#10
Het duurde twee dagen voor we een antwoord van Cemal terug hadden. Ik kwam net mijn bed uit. Het was laat en de zon stond al hoog aan de hemel. Snel trek ik mijn lichtpaarse jurk aan. Ik heb maar wat kleding gehaald. Ik kan niet met twee jurken doorgaan. Ik hoor de deur dicht gaan en iemand die mijn naam roept. Ik trek mijn schoenen aan en ren naar beneden. 'Liana, ik heb antwoord van Cemal!' Hoor ik Cosmo onder aan de trap schreeuwen. 'Laat zien!' Roep ik en hij geeft me de brief. Snel maak ik hem open en laat mijn ogen over de regels gaan. Mijn glimlach wordt steeds groter. 'Hij verwacht ons over twee dagen in de troonzaal. Hij wil nog wat dingen bespreken en dan mag ik bij de geschriften.' Cosmo glimlacht als hij dat hoort. 'Ik breng je morgen wel,' zegt hij. Ik knik. Eindelijk krijg ik te weten waar mijn krachten vandaan komen.
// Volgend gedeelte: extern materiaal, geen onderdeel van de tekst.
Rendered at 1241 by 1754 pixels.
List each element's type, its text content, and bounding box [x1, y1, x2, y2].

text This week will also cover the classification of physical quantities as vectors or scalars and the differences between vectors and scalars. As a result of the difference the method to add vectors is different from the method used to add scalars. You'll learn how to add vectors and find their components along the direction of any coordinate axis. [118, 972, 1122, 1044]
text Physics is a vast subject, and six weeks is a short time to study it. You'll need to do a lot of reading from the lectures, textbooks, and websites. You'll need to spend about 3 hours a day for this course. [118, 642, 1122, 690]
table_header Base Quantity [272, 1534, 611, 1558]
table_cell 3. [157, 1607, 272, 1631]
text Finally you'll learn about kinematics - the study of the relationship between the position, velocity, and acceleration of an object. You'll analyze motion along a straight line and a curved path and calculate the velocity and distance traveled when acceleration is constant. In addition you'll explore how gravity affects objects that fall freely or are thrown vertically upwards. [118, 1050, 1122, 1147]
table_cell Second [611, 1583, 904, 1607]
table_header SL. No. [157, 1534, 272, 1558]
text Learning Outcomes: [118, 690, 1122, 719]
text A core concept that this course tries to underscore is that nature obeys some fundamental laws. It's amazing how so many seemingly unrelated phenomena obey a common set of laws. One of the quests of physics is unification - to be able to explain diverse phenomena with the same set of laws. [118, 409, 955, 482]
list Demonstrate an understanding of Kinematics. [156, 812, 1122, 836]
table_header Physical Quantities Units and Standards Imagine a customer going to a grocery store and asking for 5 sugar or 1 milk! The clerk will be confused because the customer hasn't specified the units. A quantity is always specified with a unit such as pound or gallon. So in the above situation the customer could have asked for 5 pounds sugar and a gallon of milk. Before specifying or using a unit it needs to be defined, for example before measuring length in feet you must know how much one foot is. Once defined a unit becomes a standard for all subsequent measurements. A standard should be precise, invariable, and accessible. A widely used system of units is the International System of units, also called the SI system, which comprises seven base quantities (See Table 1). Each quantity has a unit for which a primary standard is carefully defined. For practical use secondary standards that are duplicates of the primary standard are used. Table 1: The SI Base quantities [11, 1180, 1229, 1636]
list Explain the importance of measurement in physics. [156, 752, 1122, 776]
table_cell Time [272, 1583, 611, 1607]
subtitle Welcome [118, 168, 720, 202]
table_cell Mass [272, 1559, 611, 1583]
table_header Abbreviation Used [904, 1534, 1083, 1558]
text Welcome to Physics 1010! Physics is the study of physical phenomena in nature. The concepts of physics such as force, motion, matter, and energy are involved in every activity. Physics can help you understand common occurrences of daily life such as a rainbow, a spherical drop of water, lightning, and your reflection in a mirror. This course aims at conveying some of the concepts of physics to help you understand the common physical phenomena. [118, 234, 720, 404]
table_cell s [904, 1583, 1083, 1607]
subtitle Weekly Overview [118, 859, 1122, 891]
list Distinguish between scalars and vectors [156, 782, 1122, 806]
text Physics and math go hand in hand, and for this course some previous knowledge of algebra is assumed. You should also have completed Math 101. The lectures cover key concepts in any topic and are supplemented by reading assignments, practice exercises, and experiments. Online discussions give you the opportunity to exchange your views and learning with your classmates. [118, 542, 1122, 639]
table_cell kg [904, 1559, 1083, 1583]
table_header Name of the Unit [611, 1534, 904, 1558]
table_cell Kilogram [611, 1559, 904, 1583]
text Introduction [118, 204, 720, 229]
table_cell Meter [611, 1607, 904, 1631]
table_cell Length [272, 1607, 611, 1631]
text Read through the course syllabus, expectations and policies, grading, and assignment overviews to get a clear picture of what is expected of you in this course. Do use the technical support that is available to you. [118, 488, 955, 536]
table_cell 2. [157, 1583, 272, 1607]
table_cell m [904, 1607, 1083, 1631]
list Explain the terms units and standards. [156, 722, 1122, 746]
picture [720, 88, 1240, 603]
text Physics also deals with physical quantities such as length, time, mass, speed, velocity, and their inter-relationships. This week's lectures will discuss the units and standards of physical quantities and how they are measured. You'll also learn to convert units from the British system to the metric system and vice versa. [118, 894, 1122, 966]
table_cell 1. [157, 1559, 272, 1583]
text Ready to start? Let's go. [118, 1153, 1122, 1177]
We gaan al vroeg naar de railway. De hele nacht heb ik geen oog dicht gedaan en vanochtend stond Cosmo weer eens onder aan de trap te roepen. Ik ben moe. 'Cosmooooo?' Vraag ik gapend. 'Wat is er?' Is het antwoord. 'Wil je me draaageeeen?' Zeg ik op een zeurderig toontje. 'Waarom moet ik je dragen dan?' Hij begint te grinniken. 'Omdat ik moe ben,' blijf ik zeuren. Hij begint te lachen. 'Oké dan. Spring maar op mijn rug.' Meteen spring ik op zijn rug en leg mijn hoofd op zijn schouder. Langzaam doe ik mijn ogen dicht. 'Lig je lekker?' Vraagt hij lachend. 'Hmm.' Hij begint rond te rennen en te springen. 'Nouhou! Je verpest het!' Roep ik. 'Dan moet je maar niet in slaap vallen,' zegt hij. 'Maar ik viel helemaal niet in slaap!' Roep ik verontwaardigd. 'Natuurlijk niet,' zegt hij op een overdreven toontje. 'Loop nou maar gewoon door,' commandeer ik hem. 'Ja prinses,' zegt hij. En weer beginnen we te lachen. Nog geen minuut later zijn we bij de railway.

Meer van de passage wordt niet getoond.